(Data for review begins)

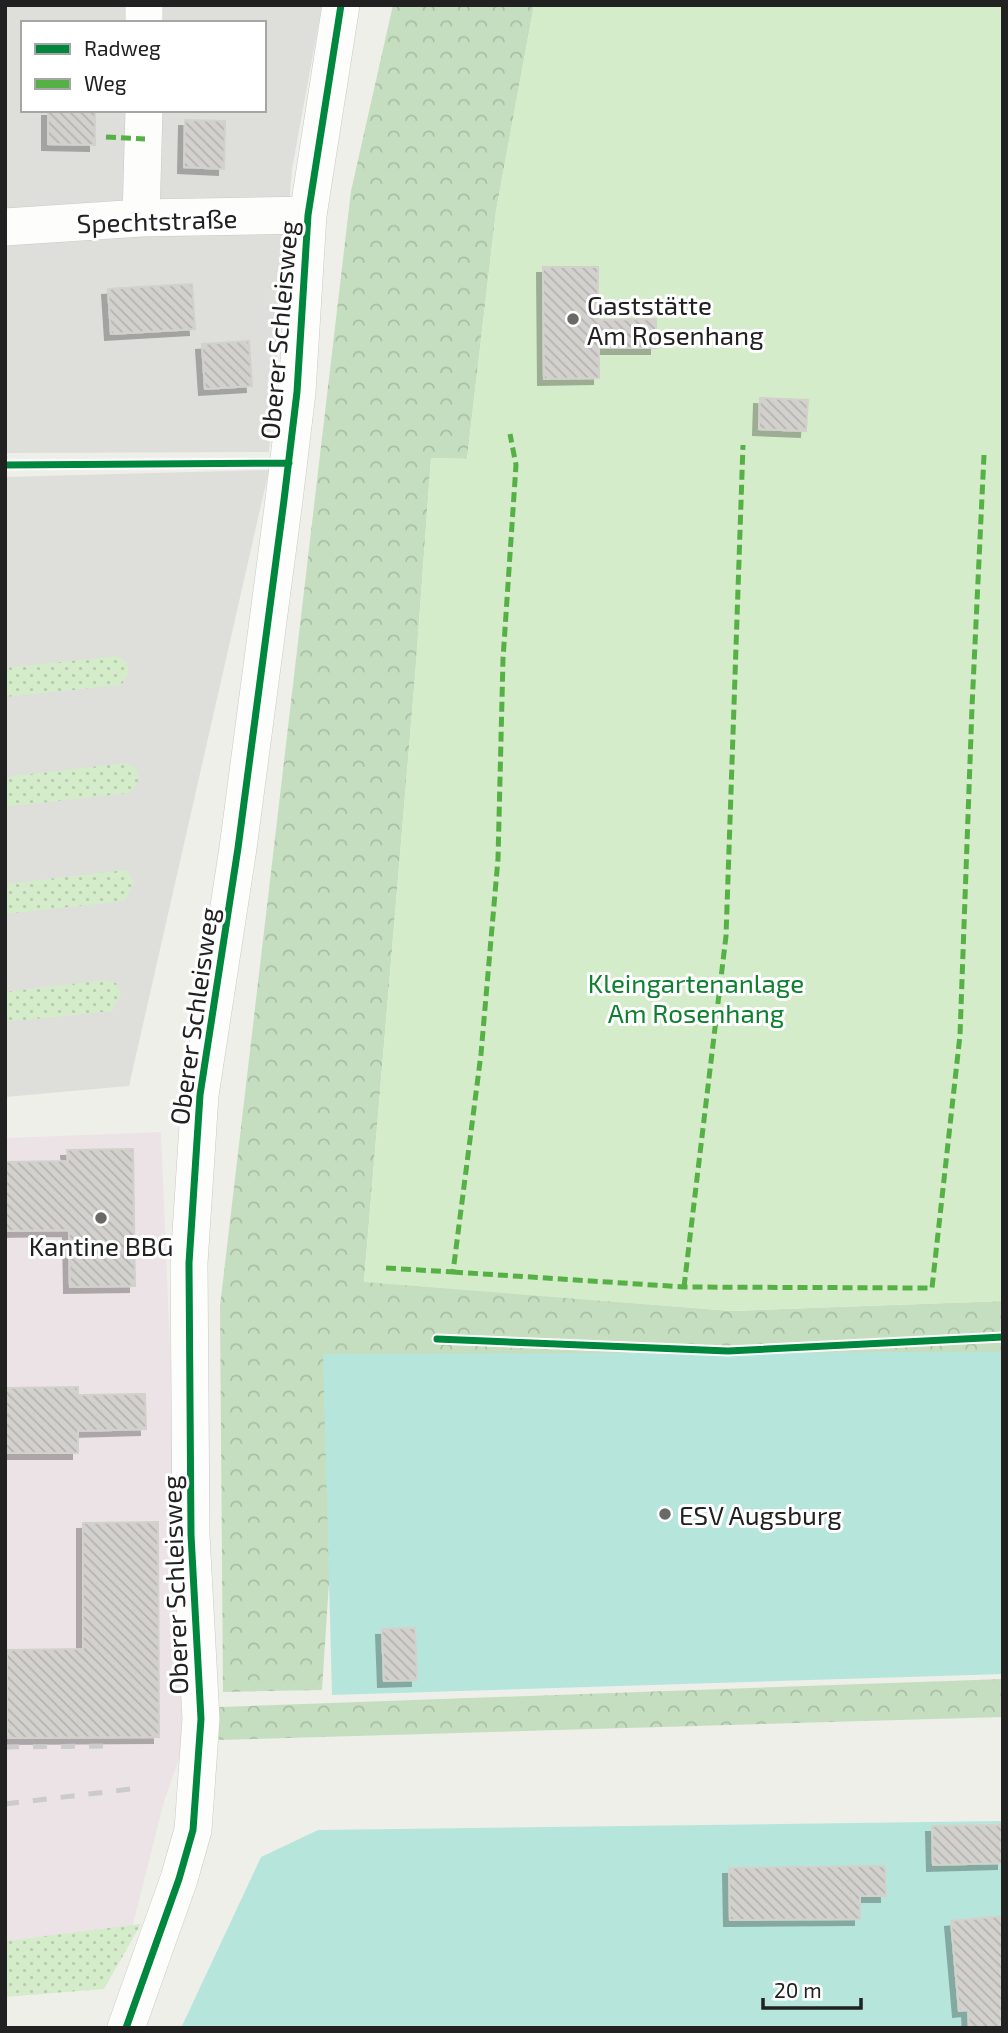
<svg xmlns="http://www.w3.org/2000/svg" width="1008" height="2033" font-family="'Exo 2',sans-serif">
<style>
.residential{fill:#dededb;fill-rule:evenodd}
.industrial{fill:#ece3e7}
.grass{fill:url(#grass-dots)}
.forest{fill:url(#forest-crowns)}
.garden{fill:#d5ecca}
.pitch{fill:#b6e6db}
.building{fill:url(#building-back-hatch);stroke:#d2d1cb;stroke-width:2;filter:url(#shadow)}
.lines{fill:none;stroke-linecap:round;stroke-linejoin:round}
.minor-casing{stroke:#c8c8c6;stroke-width:38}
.minor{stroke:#fdfdfc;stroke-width:37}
.rail{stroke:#cbcbcb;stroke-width:5;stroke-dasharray:14 14;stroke-linecap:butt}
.quiet{stroke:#55b145;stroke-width:5;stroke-dasharray:10 5;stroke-linecap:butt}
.cycleway-casing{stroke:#fff;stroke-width:11}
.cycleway{stroke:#00873e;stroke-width:7}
.poi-dot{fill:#696967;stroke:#fff;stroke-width:2.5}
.labels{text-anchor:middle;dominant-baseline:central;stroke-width:6;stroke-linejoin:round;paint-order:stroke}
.street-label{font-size:26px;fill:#212121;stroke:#fff}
.poi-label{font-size:26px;fill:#212121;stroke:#fff;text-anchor:start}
.park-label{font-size:26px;fill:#0e802f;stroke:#fff}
</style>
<defs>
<pattern id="grass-dots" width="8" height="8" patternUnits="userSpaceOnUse" patternTransform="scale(1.75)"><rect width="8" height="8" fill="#d5ecca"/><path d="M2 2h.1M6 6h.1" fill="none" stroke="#b7caad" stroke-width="1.8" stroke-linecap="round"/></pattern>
<pattern id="forest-crowns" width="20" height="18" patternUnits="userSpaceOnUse" patternTransform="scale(1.75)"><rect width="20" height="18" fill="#c5dec0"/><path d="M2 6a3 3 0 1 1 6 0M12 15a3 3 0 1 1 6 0" fill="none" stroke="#a9bea5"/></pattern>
<pattern id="building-back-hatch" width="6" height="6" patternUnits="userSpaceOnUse" patternTransform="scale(1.75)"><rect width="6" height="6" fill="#d2d1cd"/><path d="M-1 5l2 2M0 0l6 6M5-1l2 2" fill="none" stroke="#b4b3b0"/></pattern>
<filter id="shadow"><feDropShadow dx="-6" dy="6" stdDeviation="0" flood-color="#0004"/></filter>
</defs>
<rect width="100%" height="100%" fill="#efefea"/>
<!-- residential -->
<path class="residential" d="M5,5H322L292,169L269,452L5,453ZM23,23H264V110H23Z
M269,470L129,1086L5,1097V477Z"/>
<!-- industrial -->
<path class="industrial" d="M161,1132L186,1738L163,1805L126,1952L5,1961V1138Z"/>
<!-- grass -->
<path class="grass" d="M117,656L126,661C130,671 129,677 121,685L5,697V668Z
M125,763L136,768C140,780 139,785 128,793L5,807V777Z
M126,870L134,881L125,901L5,914V884Z
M105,980L116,983L121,993L112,1011L5,1022V992Z
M141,1924L104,1989L5,1997V1941Z"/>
<!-- forest -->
<path class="forest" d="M393,5H534L496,211L467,459L431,458L415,677L364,1281L731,1311L1003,1301V1375L334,1505L322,1690L223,1692L220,1306L351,191Z
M1003,1679V1717L219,1740V1707Z"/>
<!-- garden -->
<path class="garden" d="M534,5H1003V1301L731,1311L364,1282L415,677L431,458L467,459L496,211Z"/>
<!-- pitch -->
<path class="pitch" d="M1003,1352V1674L332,1695L323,1354Z
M1003,1821V2028H181L261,1857L318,1830Z"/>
<!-- building -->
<path class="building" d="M48,110H95V145L48,144Z
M185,120L225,121L224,169L184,167Z
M543,267H598V320L656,319V348H599V378L544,379Z
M192,284L195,329L111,334L108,289Z
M249,341L252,386L205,389L202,344Z
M760,398L808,400L806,431L759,429Z
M133,1149L135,1286L70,1287L69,1230L5,1231V1162L68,1161L67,1150Z
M78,1387V1395L145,1394L146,1429L78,1431V1453H5V1388Z
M158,1522L159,1737L7,1738V1650L83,1649V1523Z
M415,1628L417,1680L384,1681L382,1629Z
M1003,1825V1863L933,1865L932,1826Z
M885,1866L886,1896H860V1919L730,1920L729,1868Z
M1003,1916V2028H969L968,2010L959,2011L951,1921Z"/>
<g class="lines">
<defs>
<path id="minor" d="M144,5V23
M141,218L144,110
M5,227L141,218L308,215
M126,2028L179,1879L193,1830L201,1719L191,1535L189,1263L200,1095L238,848L284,500L297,392L308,215L341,5"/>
</defs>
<!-- minor casing -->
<use href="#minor" class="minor-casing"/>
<!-- minor -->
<use href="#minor" class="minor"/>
<!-- rail -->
<path class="rail" d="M5,1747L103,1746
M5,1804L131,1789"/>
<!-- quiet -->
<path class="quiet" d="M106,137L145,139
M386,1268L453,1272L481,1054L498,859L503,659L516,465L510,434
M453,1272L684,1287L932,1288L960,1035L972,707L984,455
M684,1287L726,936L743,445"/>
<defs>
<path id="cycleway" d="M5,465L289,463
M437,1339L728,1351L1003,1337
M126,2028L179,1879L193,1830L201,1719L191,1535L189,1263L200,1095L238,848L284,500L297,392L308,215L341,5"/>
</defs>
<!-- cycleway casing -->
<use href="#cycleway" class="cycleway-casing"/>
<!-- cycleway -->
<use href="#cycleway" class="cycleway"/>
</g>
<!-- markers -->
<g class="poi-dot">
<circle cx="573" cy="319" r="7"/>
<circle cx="101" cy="1218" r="7"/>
<circle cx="665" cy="1514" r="7"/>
</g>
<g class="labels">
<!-- street labels -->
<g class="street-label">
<text transform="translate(157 220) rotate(-2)">Spechtstraße</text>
<text transform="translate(278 330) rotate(-85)">Oberer Schleisweg</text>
<text transform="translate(193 1016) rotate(-82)">Oberer Schleisweg</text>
<text transform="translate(174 1585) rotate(-92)">Oberer Schleisweg</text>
</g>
<!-- poi labels -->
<g class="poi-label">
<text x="587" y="304">Gaststätte<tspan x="587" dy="30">Am Rosenhang</tspan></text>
<text x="101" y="1245" text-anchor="middle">Kantine BBG</text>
<text x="679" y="1514">ESV Augsburg</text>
</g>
<!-- park labels -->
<g class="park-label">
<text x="696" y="982">Kleingartenanlage<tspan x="696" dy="30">Am Rosenhang</tspan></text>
</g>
</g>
<!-- border -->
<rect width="1008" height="2033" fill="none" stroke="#212121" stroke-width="14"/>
<!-- legend -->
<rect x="21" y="21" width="245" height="91" fill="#ffffff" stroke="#a6a6a6" stroke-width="2"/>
<rect x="35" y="44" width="35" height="10" fill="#00873e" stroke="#a6a6a6" stroke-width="2"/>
<text x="84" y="56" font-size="21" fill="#212121">Radweg</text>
<rect x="35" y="79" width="35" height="10" fill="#55b145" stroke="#a6a6a6" stroke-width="2"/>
<text x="84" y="91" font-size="21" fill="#212121">Weg</text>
<!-- scale -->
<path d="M763 1998v10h98v-10" fill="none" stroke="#212121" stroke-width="3.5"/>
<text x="774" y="1998" font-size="21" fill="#212121" stroke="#ffffff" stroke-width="5" paint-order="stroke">20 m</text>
</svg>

(Data for review ends)

■ **What to work on**
Set the records down again precisely, skipping every image.

■ **Response to the exercise**
<svg xmlns="http://www.w3.org/2000/svg" width="1008" height="2033" font-family="'Exo 2',sans-serif">
<style>
.residential{fill:#dededb;fill-rule:evenodd}
.industrial{fill:#ece3e7}
.grass{fill:url(#grass-dots)}
.forest{fill:url(#forest-crowns)}
.garden{fill:#d5ecca}
.pitch{fill:#b6e6db}
.building{fill:url(#building-back-hatch);stroke:#d2d1cb;stroke-width:2;filter:url(#shadow)}
.lines{fill:none;stroke-linecap:round;stroke-linejoin:round}
.minor-casing{stroke:#c8c8c6;stroke-width:38}
.minor{stroke:#fdfdfc;stroke-width:37}
.rail{stroke:#cbcbcb;stroke-width:5;stroke-dasharray:14 14;stroke-linecap:butt}
.quiet{stroke:#55b145;stroke-width:5;stroke-dasharray:10 5;stroke-linecap:butt}
.cycleway-casing{stroke:#fff;stroke-width:11}
.cycleway{stroke:#00873e;stroke-width:7}
.poi-dot{fill:#696967;stroke:#fff;stroke-width:2.5}
.labels{text-anchor:middle;dominant-baseline:central;stroke-width:6;stroke-linejoin:round;paint-order:stroke}
.street-label{font-size:26px;fill:#212121;stroke:#fff}
.poi-label{font-size:26px;fill:#212121;stroke:#fff;text-anchor:start}
.park-label{font-size:26px;fill:#0e802f;stroke:#fff}
</style>
<defs>
<pattern id="grass-dots" width="8" height="8" patternUnits="userSpaceOnUse" patternTransform="scale(1.75)"><rect width="8" height="8" fill="#d5ecca"/><path d="M2 2h.1M6 6h.1" fill="none" stroke="#b7caad" stroke-width="1.8" stroke-linecap="round"/></pattern>
<pattern id="forest-crowns" width="20" height="18" patternUnits="userSpaceOnUse" patternTransform="scale(1.75)"><rect width="20" height="18" fill="#c5dec0"/><path d="M2 6a3 3 0 1 1 6 0M12 15a3 3 0 1 1 6 0" fill="none" stroke="#a9bea5"/></pattern>
<pattern id="building-back-hatch" width="6" height="6" patternUnits="userSpaceOnUse" patternTransform="scale(1.75)"><rect width="6" height="6" fill="#d2d1cd"/><path d="M-1 5l2 2M0 0l6 6M5-1l2 2" fill="none" stroke="#b4b3b0"/></pattern>
<filter id="shadow"><feDropShadow dx="-6" dy="6" stdDeviation="0" flood-color="#0004"/></filter>
</defs>
<rect width="100%" height="100%" fill="#efefea"/>
<!-- residential -->
<path class="residential" d="M5,5H322L292,169L269,452L5,453ZM23,23H264V110H23Z
M269,470L129,1086L5,1097V477Z"/>
<!-- industrial -->
<path class="industrial" d="M161,1132L186,1738L163,1805L126,1952L5,1961V1138Z"/>
<!-- grass -->
<path class="grass" d="M117,656L126,661C130,671 129,677 121,685L5,697V668Z
M125,763L136,768C140,780 139,785 128,793L5,807V777Z
M126,870L134,881L125,901L5,914V884Z
M105,980L116,983L121,993L112,1011L5,1022V992Z
M141,1924L104,1989L5,1997V1941Z"/>
<!-- forest -->
<path class="forest" d="M393,5H534L496,211L467,459L431,458L415,677L364,1281L731,1311L1003,1301V1375L334,1505L322,1690L223,1692L220,1306L351,191Z
M1003,1679V1717L219,1740V1707Z"/>
<!-- garden -->
<path class="garden" d="M534,5H1003V1301L731,1311L364,1282L415,677L431,458L467,459L496,211Z"/>
<!-- pitch -->
<path class="pitch" d="M1003,1352V1674L332,1695L323,1354Z
M1003,1821V2028H181L261,1857L318,1830Z"/>
<!-- building -->
<path class="building" d="M48,110H95V145L48,144Z
M185,120L225,121L224,169L184,167Z
M543,267H598V320L656,319V348H599V378L544,379Z
M192,284L195,329L111,334L108,289Z
M249,341L252,386L205,389L202,344Z
M760,398L808,400L806,431L759,429Z
M133,1149L135,1286L70,1287L69,1230L5,1231V1162L68,1161L67,1150Z
M78,1387V1395L145,1394L146,1429L78,1431V1453H5V1388Z
M158,1522L159,1737L7,1738V1650L83,1649V1523Z
M415,1628L417,1680L384,1681L382,1629Z
M1003,1825V1863L933,1865L932,1826Z
M885,1866L886,1896H860V1919L730,1920L729,1868Z
M1003,1916V2028H969L968,2010L959,2011L951,1921Z"/>
<g class="lines">
<defs>
<path id="minor" d="M144,5V23
M141,218L144,110
M5,227L141,218L308,215
M126,2028L179,1879L193,1830L201,1719L191,1535L189,1263L200,1095L238,848L284,500L297,392L308,215L341,5"/>
</defs>
<!-- minor casing -->
<use href="#minor" class="minor-casing"/>
<!-- minor -->
<use href="#minor" class="minor"/>
<!-- rail -->
<path class="rail" d="M5,1747L103,1746
M5,1804L131,1789"/>
<!-- quiet -->
<path class="quiet" d="M106,137L145,139
M386,1268L453,1272L481,1054L498,859L503,659L516,465L510,434
M453,1272L684,1287L932,1288L960,1035L972,707L984,455
M684,1287L726,936L743,445"/>
<defs>
<path id="cycleway" d="M5,465L289,463
M437,1339L728,1351L1003,1337
M126,2028L179,1879L193,1830L201,1719L191,1535L189,1263L200,1095L238,848L284,500L297,392L308,215L341,5"/>
</defs>
<!-- cycleway casing -->
<use href="#cycleway" class="cycleway-casing"/>
<!-- cycleway -->
<use href="#cycleway" class="cycleway"/>
</g>
<!-- markers -->
<g class="poi-dot">
<circle cx="573" cy="319" r="7"/>
<circle cx="101" cy="1218" r="7"/>
<circle cx="665" cy="1514" r="7"/>
</g>
<g class="labels">
<!-- street labels -->
<g class="street-label">
<text transform="translate(157 220) rotate(-2)">Spechtstraße</text>
<text transform="translate(278 330) rotate(-85)">Oberer Schleisweg</text>
<text transform="translate(193 1016) rotate(-82)">Oberer Schleisweg</text>
<text transform="translate(174 1585) rotate(-92)">Oberer Schleisweg</text>
</g>
<!-- poi labels -->
<g class="poi-label">
<text x="587" y="304">Gaststätte<tspan x="587" dy="30">Am Rosenhang</tspan></text>
<text x="101" y="1245" text-anchor="middle">Kantine BBG</text>
<text x="679" y="1514">ESV Augsburg</text>
</g>
<!-- park labels -->
<g class="park-label">
<text x="696" y="982">Kleingartenanlage<tspan x="696" dy="30">Am Rosenhang</tspan></text>
</g>
</g>
<!-- border -->
<rect width="1008" height="2033" fill="none" stroke="#212121" stroke-width="14"/>
<!-- legend -->
<rect x="21" y="21" width="245" height="91" fill="#ffffff" stroke="#a6a6a6" stroke-width="2"/>
<rect x="35" y="44" width="35" height="10" fill="#00873e" stroke="#a6a6a6" stroke-width="2"/>
<text x="84" y="56" font-size="21" fill="#212121">Radweg</text>
<rect x="35" y="79" width="35" height="10" fill="#55b145" stroke="#a6a6a6" stroke-width="2"/>
<text x="84" y="91" font-size="21" fill="#212121">Weg</text>
<!-- scale -->
<path d="M763 1998v10h98v-10" fill="none" stroke="#212121" stroke-width="3.5"/>
<text x="774" y="1998" font-size="21" fill="#212121" stroke="#ffffff" stroke-width="5" paint-order="stroke">20 m</text>
</svg>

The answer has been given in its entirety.